Stoichiometry plays a crucial role when it comes to calculating the amount of substances involved in chemical reactions. In the case of calcium fluoride (\(\mathrm{CaF}_2\)), when it dissolves in water, it breaks down into calcium ions (\(\mathrm{Ca}^{2+}\)) and fluoride ions (\(\mathrm{F}^{-}\)). This is depicted by the equation: \[\mathrm{CaF}_2 \rightleftharpoons \mathrm{Ca}^{2+} + 2\mathrm{F}^{-}\]. Each mole of \(\mathrm{CaF}_2\) yields one mole of \(\mathrm{Ca}^{2+}\) and two moles of \(\mathrm{F}^{-}\). From the stoichiometry of this reaction, we can see the relationship between \(\mathrm{CaF}_2\) and \(\mathrm{F}^{-}\) ions.

• 1 mole of \(\mathrm{CaF}_2\) produces 1 mole of \(\mathrm{Ca}^{2+}\).
• 1 mole of \(\mathrm{CaF}_2\) yields 2 moles of \(\mathrm{F}^{-}\).

This means the concentration of \(\mathrm{CaF}_2\) in solution is half that of \(\mathrm{F}^{-}\) ions. To get the required number of moles for a given \(\mathrm{F}^{-}\) concentration, we divide the fluoride concentration by two.
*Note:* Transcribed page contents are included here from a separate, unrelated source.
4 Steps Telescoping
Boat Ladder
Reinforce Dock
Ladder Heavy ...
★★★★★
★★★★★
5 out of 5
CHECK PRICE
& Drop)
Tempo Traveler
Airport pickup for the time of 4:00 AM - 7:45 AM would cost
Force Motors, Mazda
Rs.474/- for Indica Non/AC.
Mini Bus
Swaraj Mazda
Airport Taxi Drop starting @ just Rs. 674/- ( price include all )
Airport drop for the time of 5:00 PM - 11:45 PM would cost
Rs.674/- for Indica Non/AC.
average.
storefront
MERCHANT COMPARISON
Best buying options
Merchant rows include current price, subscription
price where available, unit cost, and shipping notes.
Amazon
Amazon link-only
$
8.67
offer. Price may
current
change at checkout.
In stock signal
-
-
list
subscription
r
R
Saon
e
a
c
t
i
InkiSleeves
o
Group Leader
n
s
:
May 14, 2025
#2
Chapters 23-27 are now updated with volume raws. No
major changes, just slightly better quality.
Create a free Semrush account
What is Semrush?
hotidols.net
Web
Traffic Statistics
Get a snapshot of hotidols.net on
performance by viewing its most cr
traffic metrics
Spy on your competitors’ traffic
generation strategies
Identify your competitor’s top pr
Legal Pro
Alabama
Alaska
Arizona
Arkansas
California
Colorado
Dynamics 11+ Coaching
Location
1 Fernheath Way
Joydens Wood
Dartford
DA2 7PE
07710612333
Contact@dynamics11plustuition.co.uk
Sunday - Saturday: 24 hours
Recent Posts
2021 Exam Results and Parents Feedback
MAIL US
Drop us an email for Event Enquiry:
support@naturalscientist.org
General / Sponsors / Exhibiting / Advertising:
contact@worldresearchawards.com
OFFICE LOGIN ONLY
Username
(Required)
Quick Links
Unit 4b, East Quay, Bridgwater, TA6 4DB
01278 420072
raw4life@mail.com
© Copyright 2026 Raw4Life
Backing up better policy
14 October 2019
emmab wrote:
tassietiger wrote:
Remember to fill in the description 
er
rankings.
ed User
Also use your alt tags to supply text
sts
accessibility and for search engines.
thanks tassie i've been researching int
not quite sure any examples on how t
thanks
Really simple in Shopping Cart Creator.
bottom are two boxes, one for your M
This understanding ensures accurate calculations of the chemicals needed in the solution.

Solubility Product (Ksp)

The solubility product constant, \(K_{sp}\), helps us understand the extent to which calcium fluoride will dissolve in water. It is an equilibrium constant specifically for ionic compounds that are sparingly soluble. For \(\mathrm{CaF}_2\), the \(K_{sp}\) is given as \(5.3 \times 10^{-11}\).The expression for the solubility product of \(\mathrm{CaF}_2\) is:\[ K_{sp} = [\mathrm{Ca}^{2+}][\mathrm{F}^{-}]^2 \].Since each mole of \(\mathrm{CaF}_2\) produces 1 mole of \(\mathrm{Ca}^{2+}\) and 2 moles of \(\mathrm{F}^{-}\):\[ [\mathrm{Ca}^{2+}] = x \quad \text{and} \quad [\mathrm{F}^{-}] = 2x \].Substituting these into the \(K_{sp}\) equation gives us:\[ K_{sp} = x(2x)^2 = 4x^3 \].This equation tells us how the concentrations of \(\mathrm{Ca}^{2+}\) and \(\mathrm{F}^{-}\) ions relate at equilibrium when \(\mathrm{CaF}_2\) dissolves. For the fluoride concentration to not exceed solubility limits, the calculated value must be less than or equal to the \(K_{sp}\). This ensures that no more \(\mathrm{CaF}_2\) will dissolve once we reach the equilibrium point.

Molar Concentration

Molar concentration, also known as molarity, refers to the number of moles of a solute present in one liter of solution. It's a key concept when determining how much calcium fluoride is needed to achieve a specific concentration of fluoride ions in water.For a desired fluoride ion concentration of \(2.0 \times 10^{-5} \mathrm{M}\), we start by establishing the molarity of \(\mathrm{CaF}_2\), which is half the fluoride concentration due to the stoichiometry:\[ x = \frac{2.0 \times 10^{-5}}{2} = 1.0 \times 10^{-5} \mathrm{M} \].If the volume of water is \(1.0 \times 10^6 \text{ L}\), the moles of \(\mathrm{CaF}_2\) needed are calculated using: \[ \text{Moles of } \mathrm{CaF}_2 = [\mathrm{CaF}_2] \times \text{Volume} = 10 \text{ moles} \].This highlights that molarity is foundational in determining how much of a solute is required. Understanding molar concentration ensures you mix accurate solutions for practical applications, like water fluoridation.